Wednesday, April 23, 2014

Mudita: sympathetic joy: मुदिता

 

A helpful Buddhist concept is Mudita or sympathetic joy. It is closely connected to Metta (loving-kindness). It is an exercise in feeling joyful when others achieve something that brings them happiness. I am going to talk about Mudita tonight (if anybody turns up, Alice Springers are strange in that respect) as a part of the ten week Metta focus.
It is ingrained in people to feel a pang of jealousy when the Other has luck or achieves something. Our first split second reaction is to feel a little of envy and spite that not we but them are the lucky, fortunate one on the receiving side. The more sophisticated we are the sooner we can suppress this little hairy devil Monkey Mind.
It is easy to find joy in the achievements of close ones, ones children for example, but to feel the same joy for a complete stranger is more complicated. However, just as Metta is a skill and not an inborn quality or talent, so is Modita. At first it will feel a bit forced and fake to practice Modita, but it will settle itself as a habit in the mind soon after the first practice and it is, just as Metta, extremely beneficial for the practitioner as well as for the receiver. The doublesided ax of Metta and Modita sharpens the mind and soon after the beginning of the practice we will notice subtle changes in ourselves and the way others react to us.
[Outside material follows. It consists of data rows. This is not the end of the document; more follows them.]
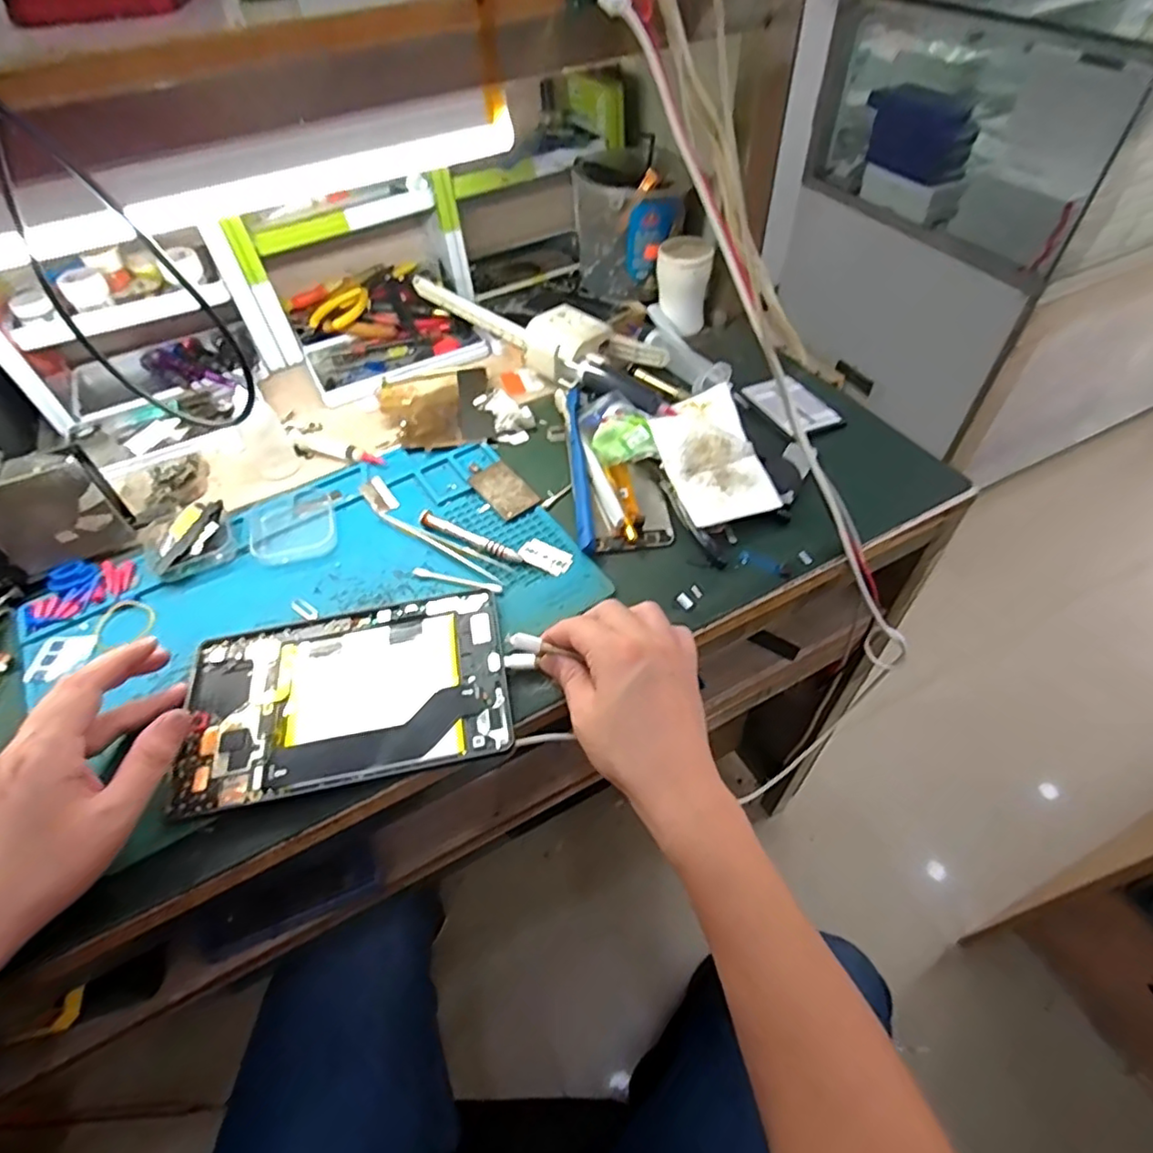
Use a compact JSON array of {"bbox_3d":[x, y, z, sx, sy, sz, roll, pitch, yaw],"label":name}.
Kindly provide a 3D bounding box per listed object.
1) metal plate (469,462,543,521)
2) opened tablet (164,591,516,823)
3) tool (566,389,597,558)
[{"bbox_3d":[-0.062,-0.074,0.531,0.036,0.004,0.063,-35,59,-16],"label":"metal plate"},{"bbox_3d":[-0.148,0.077,0.408,0.202,0.007,0.122,-10,50,-5],"label":"opened tablet"},{"bbox_3d":[0.001,-0.096,0.534,0.017,0.021,0.187,-5,49,0],"label":"tool"}]

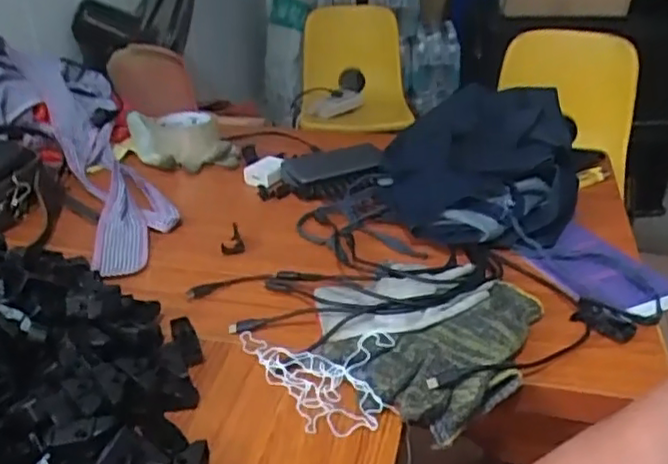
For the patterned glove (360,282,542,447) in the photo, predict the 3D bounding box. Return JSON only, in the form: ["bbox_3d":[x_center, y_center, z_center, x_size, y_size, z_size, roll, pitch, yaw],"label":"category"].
[{"bbox_3d":[0.113,0.094,0.529,0.186,0.022,0.088,-21,38,-31],"label":"patterned glove"}]

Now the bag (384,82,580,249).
[{"bbox_3d":[0.178,-0.089,0.793,0.225,0.078,0.328,13,34,18],"label":"bag"}]

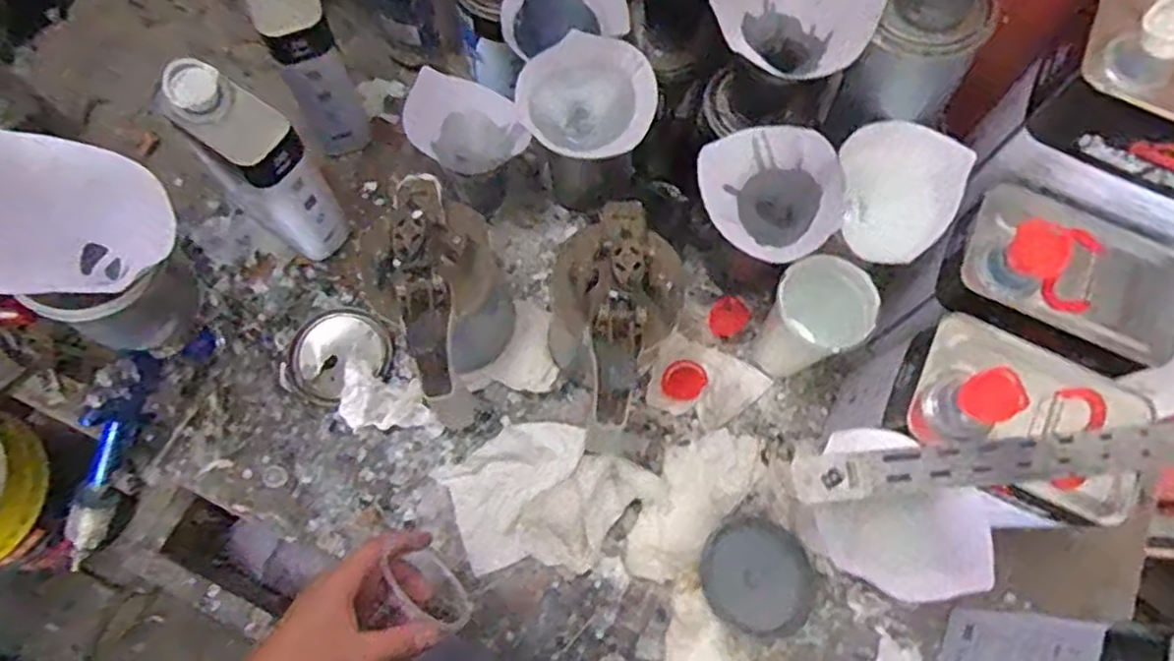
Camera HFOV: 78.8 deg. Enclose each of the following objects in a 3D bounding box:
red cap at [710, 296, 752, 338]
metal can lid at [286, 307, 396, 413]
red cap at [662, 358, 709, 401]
[{"bbox_3d":[0.144,-0.014,0.730,0.040,0.011,0.035,-38,77,-12],"label":"red cap"},{"bbox_3d":[-0.245,0.025,0.704,0.097,0.015,0.097,0,72,-1],"label":"metal can lid"},{"bbox_3d":[0.096,0.049,0.703,0.041,0.008,0.041,0,87,10],"label":"red cap"}]

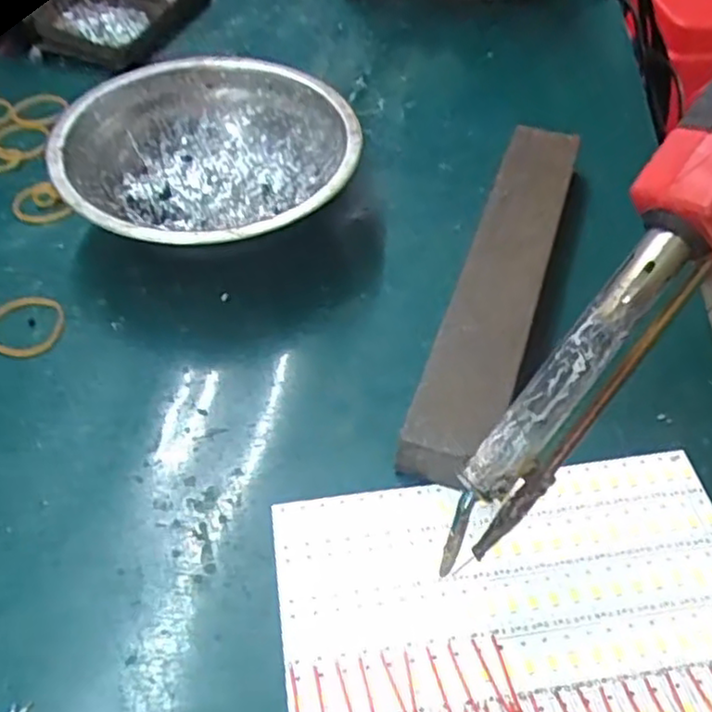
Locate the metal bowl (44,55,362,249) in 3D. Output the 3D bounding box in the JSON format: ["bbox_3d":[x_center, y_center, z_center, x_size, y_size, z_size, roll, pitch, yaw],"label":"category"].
[{"bbox_3d":[-0.062,-0.079,0.309,0.121,0.041,0.119,0,50,0],"label":"metal bowl"}]

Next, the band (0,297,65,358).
[{"bbox_3d":[-0.131,-0.012,0.279,0.030,0.004,0.031,0,50,0],"label":"band"}]

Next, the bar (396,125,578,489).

The Brahma Vihara Organization has the following on their website:

Mudita strengthens the capacity to experience joy and happiness. It is likened to a flower at full bloom. It is the ability to appreciate something as it is blooming and releasing the fragrance of its happiness, without falling over the edge into a sceptical sardonic reaction such as "What is the point? It will only last for a moment." The practice of mudita lifts the heart out of its preoccupation with insufficiency. As a result, the buoyant energies of gratitude and generosity begin to restore the human spirit.
The near enemy of mudita is exuberance. Exuberance is an overly excited, even manic state. It is the sense of deprivation grasping at moments of joy.
The far enemy of mudita is resentment. Mudita is the medicine for the poisons of jealousy, envy and derision. Mudita heals the cruel urge to suppress happiness. With the cultivation of mudita we tap a reservoir of joy by sharing times of happiness and good fortune.
Mudita is exemplified in the mother-child connection when the child begins to express its own creative nature. Mudita is the ability to join and support this expanding spirit. The Buddha taught that one of our challenges is to cultivate mudita even in a world full of misery.